Generally, for intensity-modulated radiotherapy (“IMRT”) approaches that provide treatment using photons, setup uncertainties are typically taken into account by adding isotropic margins to a clinical target volume (“CTV”), which reflects gross tumor and microscopic disease, to form a planning target volume (“PTV”). On the other hand, in PSPT, range and setup uncertainties are typically handled by adding lateral margins for setup uncertainties around the CTV and distal and proximal margins to account for range uncertainties. The PTV margin is chosen with the implicit assumption that the CTV will remain covered with the prescribed isodose surface with high probability (e.g., 95%) in the presence of the above described uncertainties. This is generally a good assumption for photons because the spatial distributions of photon dose are minimally perturbed by uncertainties. However, such approach of margin expansion may not be effective in IMPT due to the highly fluctuating nature of beamlet intensities and the resulting inhomogeneous dose distributions per beam in the target volume. Nevertheless, in the absence of suitable alternatives to assigning margins, the current practice in IMPT is to expand GTV to internal GTV and expand the CTV/ITV to form a PTV in a manner similar to the practice for photon therapy. As a result, the produced dose distributions are deficient in robustness and may cause IMPT dose distributions delivered to the patient to be significantly different from those prescribed, leading to unforeseen clinical consequences.

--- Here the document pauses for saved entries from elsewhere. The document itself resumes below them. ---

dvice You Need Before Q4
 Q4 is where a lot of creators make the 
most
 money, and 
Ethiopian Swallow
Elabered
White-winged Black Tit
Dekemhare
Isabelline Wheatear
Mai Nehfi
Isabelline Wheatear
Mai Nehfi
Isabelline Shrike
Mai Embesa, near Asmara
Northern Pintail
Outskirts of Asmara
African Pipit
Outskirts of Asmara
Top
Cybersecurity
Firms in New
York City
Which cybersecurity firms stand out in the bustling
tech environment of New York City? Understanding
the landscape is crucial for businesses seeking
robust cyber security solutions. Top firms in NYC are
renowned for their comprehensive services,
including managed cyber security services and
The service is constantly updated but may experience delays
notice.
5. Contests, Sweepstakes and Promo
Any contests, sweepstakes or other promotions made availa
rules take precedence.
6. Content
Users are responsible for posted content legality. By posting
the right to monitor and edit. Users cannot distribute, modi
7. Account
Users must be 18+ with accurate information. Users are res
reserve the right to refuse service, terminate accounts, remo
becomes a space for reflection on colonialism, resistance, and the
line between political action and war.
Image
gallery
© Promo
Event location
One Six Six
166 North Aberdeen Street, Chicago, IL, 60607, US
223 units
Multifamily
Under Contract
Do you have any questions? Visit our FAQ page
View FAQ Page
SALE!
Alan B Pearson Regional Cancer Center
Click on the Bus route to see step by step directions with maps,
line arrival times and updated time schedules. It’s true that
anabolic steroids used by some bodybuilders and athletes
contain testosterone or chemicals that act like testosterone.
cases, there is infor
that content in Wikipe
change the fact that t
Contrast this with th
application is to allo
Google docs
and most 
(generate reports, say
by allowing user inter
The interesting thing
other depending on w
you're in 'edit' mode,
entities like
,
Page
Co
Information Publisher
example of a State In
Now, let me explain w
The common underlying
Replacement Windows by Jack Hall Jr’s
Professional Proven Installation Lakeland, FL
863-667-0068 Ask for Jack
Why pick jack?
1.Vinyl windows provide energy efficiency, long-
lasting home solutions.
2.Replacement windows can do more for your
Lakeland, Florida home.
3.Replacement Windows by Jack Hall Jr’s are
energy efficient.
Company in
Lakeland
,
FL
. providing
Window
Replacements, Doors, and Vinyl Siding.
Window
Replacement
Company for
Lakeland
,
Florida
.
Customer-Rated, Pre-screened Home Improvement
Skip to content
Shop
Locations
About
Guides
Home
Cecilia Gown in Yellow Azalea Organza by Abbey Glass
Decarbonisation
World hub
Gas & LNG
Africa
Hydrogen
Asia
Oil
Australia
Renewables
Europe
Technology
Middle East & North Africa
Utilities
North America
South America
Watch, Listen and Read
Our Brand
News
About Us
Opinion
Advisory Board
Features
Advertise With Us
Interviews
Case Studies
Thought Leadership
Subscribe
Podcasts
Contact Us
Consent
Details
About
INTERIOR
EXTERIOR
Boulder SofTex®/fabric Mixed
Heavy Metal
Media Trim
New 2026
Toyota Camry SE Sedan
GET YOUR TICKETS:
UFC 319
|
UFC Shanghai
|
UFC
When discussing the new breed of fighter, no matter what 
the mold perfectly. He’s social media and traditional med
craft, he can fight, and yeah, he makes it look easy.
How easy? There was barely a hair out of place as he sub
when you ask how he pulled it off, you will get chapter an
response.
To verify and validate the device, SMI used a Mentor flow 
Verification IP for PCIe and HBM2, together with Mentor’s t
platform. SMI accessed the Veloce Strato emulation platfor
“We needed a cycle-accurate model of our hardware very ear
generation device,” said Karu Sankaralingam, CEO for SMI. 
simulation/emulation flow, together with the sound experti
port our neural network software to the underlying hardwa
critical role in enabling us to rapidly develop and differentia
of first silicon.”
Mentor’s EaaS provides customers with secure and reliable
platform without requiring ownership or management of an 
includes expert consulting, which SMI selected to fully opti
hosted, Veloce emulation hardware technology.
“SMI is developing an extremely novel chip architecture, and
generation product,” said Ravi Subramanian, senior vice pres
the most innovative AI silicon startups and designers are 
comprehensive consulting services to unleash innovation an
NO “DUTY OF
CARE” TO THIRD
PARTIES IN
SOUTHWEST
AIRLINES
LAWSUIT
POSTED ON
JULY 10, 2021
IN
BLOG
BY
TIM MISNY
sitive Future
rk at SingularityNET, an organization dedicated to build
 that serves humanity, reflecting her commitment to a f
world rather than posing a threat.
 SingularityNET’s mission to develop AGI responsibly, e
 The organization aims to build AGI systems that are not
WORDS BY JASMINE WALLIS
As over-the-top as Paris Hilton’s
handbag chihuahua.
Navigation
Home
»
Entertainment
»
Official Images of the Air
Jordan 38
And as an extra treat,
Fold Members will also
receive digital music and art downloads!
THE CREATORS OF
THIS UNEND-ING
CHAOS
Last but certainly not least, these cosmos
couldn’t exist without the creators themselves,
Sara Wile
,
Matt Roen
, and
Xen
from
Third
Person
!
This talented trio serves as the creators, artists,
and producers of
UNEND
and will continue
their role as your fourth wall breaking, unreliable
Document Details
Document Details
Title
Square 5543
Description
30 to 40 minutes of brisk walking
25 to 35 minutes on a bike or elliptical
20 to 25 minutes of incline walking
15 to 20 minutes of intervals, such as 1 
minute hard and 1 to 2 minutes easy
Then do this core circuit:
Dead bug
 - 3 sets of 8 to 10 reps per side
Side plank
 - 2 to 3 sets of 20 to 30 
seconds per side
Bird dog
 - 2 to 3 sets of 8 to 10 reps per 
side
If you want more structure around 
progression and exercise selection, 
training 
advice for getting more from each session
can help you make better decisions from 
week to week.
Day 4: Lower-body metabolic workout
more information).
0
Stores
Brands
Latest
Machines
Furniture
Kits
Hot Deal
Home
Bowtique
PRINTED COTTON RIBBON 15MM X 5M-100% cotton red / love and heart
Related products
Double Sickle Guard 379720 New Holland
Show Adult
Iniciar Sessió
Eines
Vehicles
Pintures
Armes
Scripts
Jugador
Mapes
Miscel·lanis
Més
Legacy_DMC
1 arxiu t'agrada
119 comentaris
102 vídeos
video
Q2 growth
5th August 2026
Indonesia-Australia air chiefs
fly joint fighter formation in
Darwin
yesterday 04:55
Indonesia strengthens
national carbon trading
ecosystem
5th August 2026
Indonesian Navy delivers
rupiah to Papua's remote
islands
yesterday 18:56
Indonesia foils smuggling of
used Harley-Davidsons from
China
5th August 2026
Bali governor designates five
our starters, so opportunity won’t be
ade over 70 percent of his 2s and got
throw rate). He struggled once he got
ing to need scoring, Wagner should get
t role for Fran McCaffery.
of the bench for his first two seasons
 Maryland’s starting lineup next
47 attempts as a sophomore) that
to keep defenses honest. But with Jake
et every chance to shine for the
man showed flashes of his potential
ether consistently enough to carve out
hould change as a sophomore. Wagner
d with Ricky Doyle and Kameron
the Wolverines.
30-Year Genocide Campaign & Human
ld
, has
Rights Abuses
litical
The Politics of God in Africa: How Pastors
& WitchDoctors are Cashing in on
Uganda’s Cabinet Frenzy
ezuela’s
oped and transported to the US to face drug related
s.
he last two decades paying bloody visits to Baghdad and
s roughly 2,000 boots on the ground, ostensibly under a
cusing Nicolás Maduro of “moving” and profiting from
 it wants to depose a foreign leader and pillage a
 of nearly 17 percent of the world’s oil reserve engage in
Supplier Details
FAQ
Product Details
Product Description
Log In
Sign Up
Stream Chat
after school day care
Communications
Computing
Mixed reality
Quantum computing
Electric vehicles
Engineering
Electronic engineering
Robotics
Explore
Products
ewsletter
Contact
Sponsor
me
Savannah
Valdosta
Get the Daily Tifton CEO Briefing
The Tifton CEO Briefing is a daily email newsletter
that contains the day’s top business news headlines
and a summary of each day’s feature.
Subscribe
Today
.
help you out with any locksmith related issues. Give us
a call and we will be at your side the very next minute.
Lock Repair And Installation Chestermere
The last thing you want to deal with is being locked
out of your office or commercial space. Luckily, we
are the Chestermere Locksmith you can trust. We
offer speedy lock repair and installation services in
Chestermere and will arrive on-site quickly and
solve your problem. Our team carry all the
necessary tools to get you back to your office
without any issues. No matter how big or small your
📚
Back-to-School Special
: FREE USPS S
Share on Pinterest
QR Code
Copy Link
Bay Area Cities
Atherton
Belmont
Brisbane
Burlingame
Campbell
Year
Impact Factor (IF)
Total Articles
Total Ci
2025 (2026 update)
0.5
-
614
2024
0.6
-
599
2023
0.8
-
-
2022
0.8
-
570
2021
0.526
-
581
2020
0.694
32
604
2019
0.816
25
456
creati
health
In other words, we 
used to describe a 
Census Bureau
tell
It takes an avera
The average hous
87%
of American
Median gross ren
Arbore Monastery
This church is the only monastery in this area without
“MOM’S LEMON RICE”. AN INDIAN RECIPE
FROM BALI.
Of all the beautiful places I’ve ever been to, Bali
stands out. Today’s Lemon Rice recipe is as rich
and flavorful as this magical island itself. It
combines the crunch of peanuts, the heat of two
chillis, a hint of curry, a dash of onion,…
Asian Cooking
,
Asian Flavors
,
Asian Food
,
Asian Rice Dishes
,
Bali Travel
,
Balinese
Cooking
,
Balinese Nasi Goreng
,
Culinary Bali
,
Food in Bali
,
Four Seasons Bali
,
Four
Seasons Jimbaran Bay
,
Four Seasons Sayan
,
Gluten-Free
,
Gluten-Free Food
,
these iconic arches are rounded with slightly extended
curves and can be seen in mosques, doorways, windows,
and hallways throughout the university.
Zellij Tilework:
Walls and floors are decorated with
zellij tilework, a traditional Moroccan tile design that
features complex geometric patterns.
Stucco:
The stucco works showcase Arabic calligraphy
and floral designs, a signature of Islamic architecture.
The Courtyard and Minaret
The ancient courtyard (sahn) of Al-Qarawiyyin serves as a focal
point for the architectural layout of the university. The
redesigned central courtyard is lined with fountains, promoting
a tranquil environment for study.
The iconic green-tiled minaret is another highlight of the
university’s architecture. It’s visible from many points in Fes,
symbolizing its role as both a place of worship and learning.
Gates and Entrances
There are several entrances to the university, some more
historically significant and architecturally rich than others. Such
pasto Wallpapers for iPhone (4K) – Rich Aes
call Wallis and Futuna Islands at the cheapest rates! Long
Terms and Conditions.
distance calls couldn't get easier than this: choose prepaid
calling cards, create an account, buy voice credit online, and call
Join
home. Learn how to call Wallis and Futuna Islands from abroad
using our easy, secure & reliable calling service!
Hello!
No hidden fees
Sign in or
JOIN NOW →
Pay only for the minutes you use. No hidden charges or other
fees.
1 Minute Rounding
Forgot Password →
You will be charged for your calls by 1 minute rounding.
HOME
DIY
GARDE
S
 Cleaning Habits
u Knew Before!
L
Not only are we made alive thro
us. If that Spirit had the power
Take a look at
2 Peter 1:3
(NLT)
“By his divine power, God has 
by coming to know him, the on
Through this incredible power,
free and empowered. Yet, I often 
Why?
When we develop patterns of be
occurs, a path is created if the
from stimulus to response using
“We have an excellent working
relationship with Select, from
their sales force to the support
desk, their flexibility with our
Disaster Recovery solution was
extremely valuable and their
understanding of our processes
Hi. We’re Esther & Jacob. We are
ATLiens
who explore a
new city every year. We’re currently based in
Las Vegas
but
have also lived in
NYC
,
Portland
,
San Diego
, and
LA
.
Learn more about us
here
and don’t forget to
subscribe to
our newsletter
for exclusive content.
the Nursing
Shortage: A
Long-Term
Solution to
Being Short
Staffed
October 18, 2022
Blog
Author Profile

As many emerging proton treatment centers rely on pencil beam scanning technology, there is an increasing need for systems and methods for improved IMPT. Specifically, there is a need for systems and methods directed to quantifying a treatment plan's sensitivity to uncertainties, as well as mitigating the influence of such uncertainties, to deliver precise and predictable proton therapy with the highest clinical benefit.